Benefits of Using an API Rate Limiter

  • Prevents resource starvation caused by Denial of Service (DoS) attacks.
  • Reduces costs by limiting excess requests and allocating resources efficiently.
  • Prevents servers from being overloaded by filtering out excess requests.

Where to Implement Rate Limiter

  • Server-side implementation is preferred over client-side due to reliability.
  • Consider using an API gateway for rate limiting in a distributed environment.
  • Evaluate the technology stack, choose server-side if efficient, or use a third-party gateway.

Algorithms for Rate Limiting

Rate Limiting Algorithms Overview

Token Bucket Algorithm

  • Description: Token bucket is a widely used algorithm for rate limiting, where a token bucket has a pre-defined capacity. Tokens are added to the bucket at a preset rate, and each request consumes one token.

  • Pros:

    • Simple and well-understood.
    • Memory-efficient.
    • Allows bursts of traffic for short periods.
  • Cons:

    • Requires tuning of parameters (bucket size, refill rate).
    • Does not handle sudden spikes in traffic well.

Leaking Bucket Algorithm

  • Description: Similar to the token bucket but processes requests at a fixed rate. Requests are added to a queue, and if the queue is full, the request is dropped.

  • Pros:

    • Memory-efficient with a limited queue size.
    • Suitable for use cases requiring a stable outflow rate.
  • Cons:

    • It may lead to outdated requests in the queue.
    • Tuning parameters can be challenging.

Fixed Window Counter Algorithm

  • Description: Divides time into fixed-sized windows, assigning a counter to each window. Requests increment the counter, and once the threshold is reached, new requests are dropped until a new window starts.

  • Pros:

    • Memory-efficient and easy to understand.
    • Resets available quota at the end of each time window.
  • Cons:

    • Allows a burst of traffic at window edges, which could exceed the intended rate limit for the system.
    • Limited precision in controlling traffic.
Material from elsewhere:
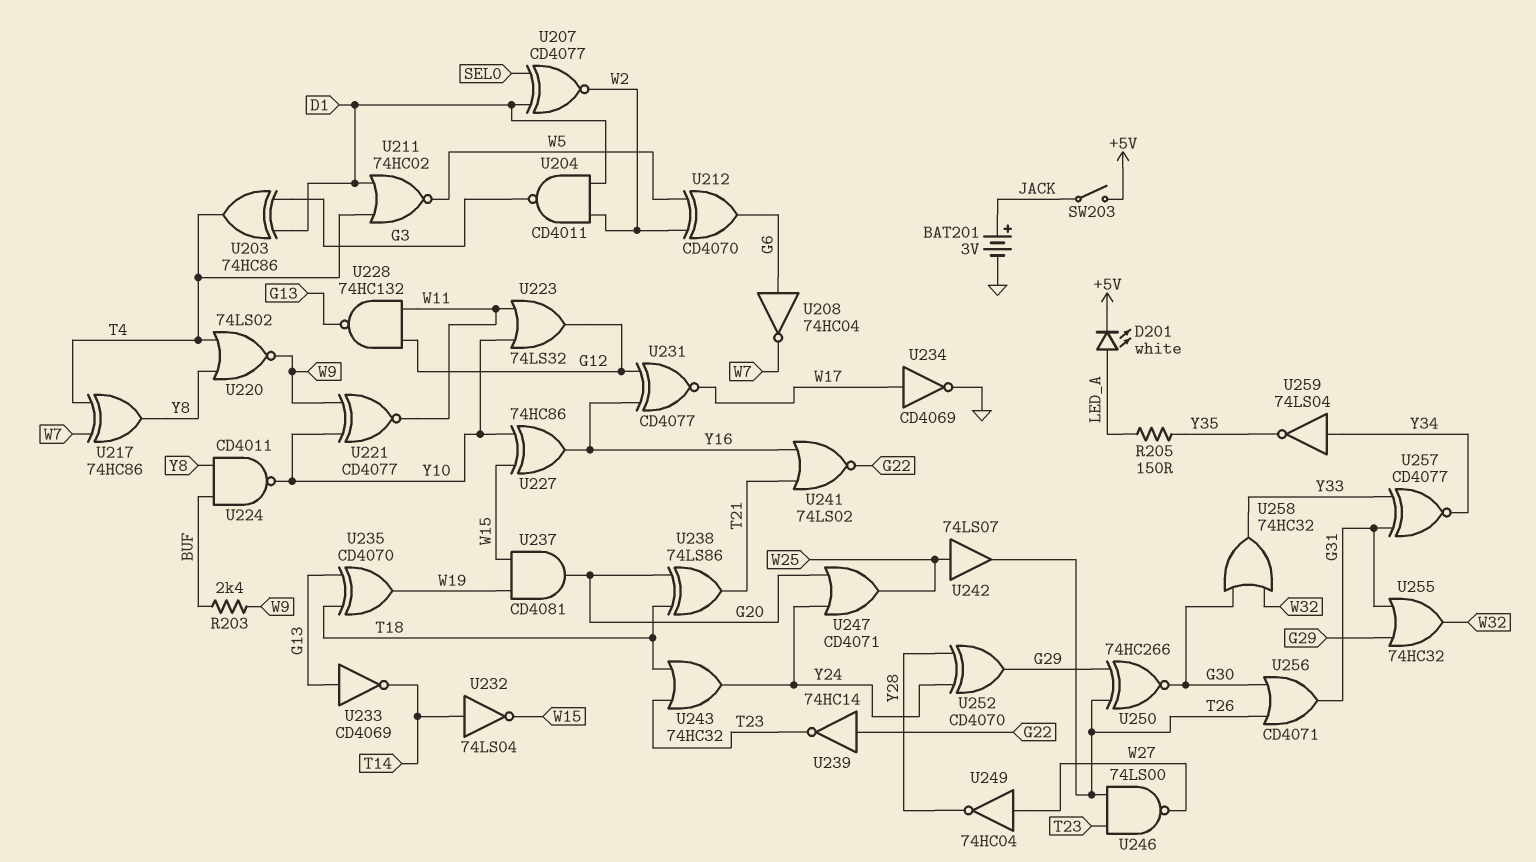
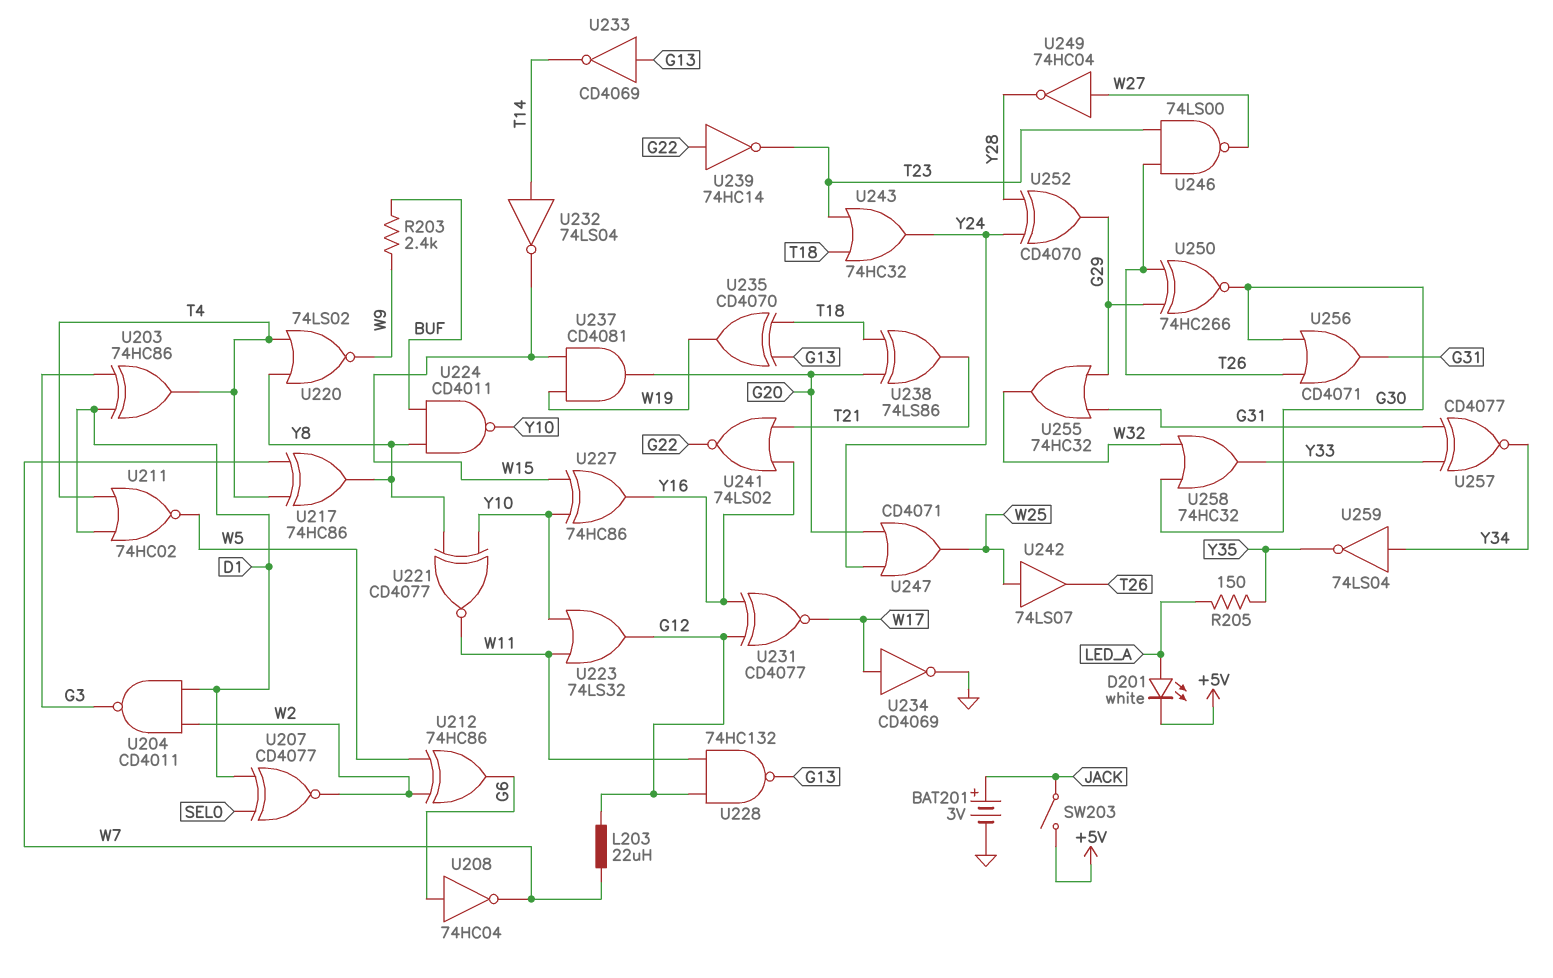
L203: none -> 22uH (G12, W7)
U212: XOR CD4070 (in W2, in W5, out G6) -> XOR 74HC86 (in W2, in W5, out G6)
U221: XNOR CD4077 (in W9, in Y10, out W11) -> XNOR CD4077 (in Y8, in Y10, out W11)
Sliding Window Log Algorithm

  • Description: Overcomes the edge case issue of the fixed window counter by keeping track of request timestamps. Timestamps are checked against the current time window to determine whether a request is allowed.

  • Pros:

    • Highly accurate rate limiting.
    • Prevents excessive requests at window edges.
  • Cons:

    • Consumes more memory due to storing timestamps.
    • Rejects requests even if they are infrequent.

Sliding Window Counter Algorithm

  • Description: A hybrid approach combining fixed window counter and sliding window log. Calculates the number of requests in the rolling window based on the previous window’s count and an overlap percentage.

  • Pros:

    • Will smooth out spikes in traffic at an average rate.
    • Is memory-efficient compared to a pure sliding window log.
  • Cons:

    • An approximation assuming even distribution.
    • Effectiveness depends on the use case and overlap percentage.

High-Level Architecture

  • Rate-limiting rules are stored on disk, fetched by workers, and stored in cache.
  • Rate limiter middleware checks the rules, fetches counters from Redis, and forwards requests.
  • Rate limiter headers (X-Ratelimit) communicate remaining requests, limits, and retry-after information.

Design Deep Dive

Rate Limiting Rules

  • Lyft’s rate-limiting component is open-sourced, with rules stored in configuration files on disk.
  • Rules include domains, descriptors, and rate limits per unit (e.g., requests per day, per minute).

Exceeding Rate Limit

  • Rate-limited requests return an HTTP 429 response code to clients.
  • Enqueue rate-limited requests for later processing based on system overload.

Rate Limiter Headers

  • Communicate rate-limiting information to clients through HTTP headers.
  • X-Ratelimit-Remaining: Remaining number of allowed requests within the window.
  • X-Ratelimit-Limit: Indicates the number of calls the client can make per time window.
  • X-Ratelimit-Retry-After: Specifies the seconds to wait until the client can make a request without being throttled.

Rate Limiter in a Distributed Environment

  • Scaling to support multiple servers and concurrent threads poses challenges.
  • Address race conditions with Lua scripts or sorted sets in Redis.
  • Synchronize data using centralized data stores like Redis in a distributed environment.

Performance Optimization

  • Adopt a multi-data center setup to reduce latency.
  • Synchronize data with an eventual consistency model for scalability and flexibility.

Monitoring

  • Gather analytics data to ensure the effectiveness of rate limiting.
  • Monitor whether the algorithm and rules are effective.
  • Consider adjustments based on the observed behavior.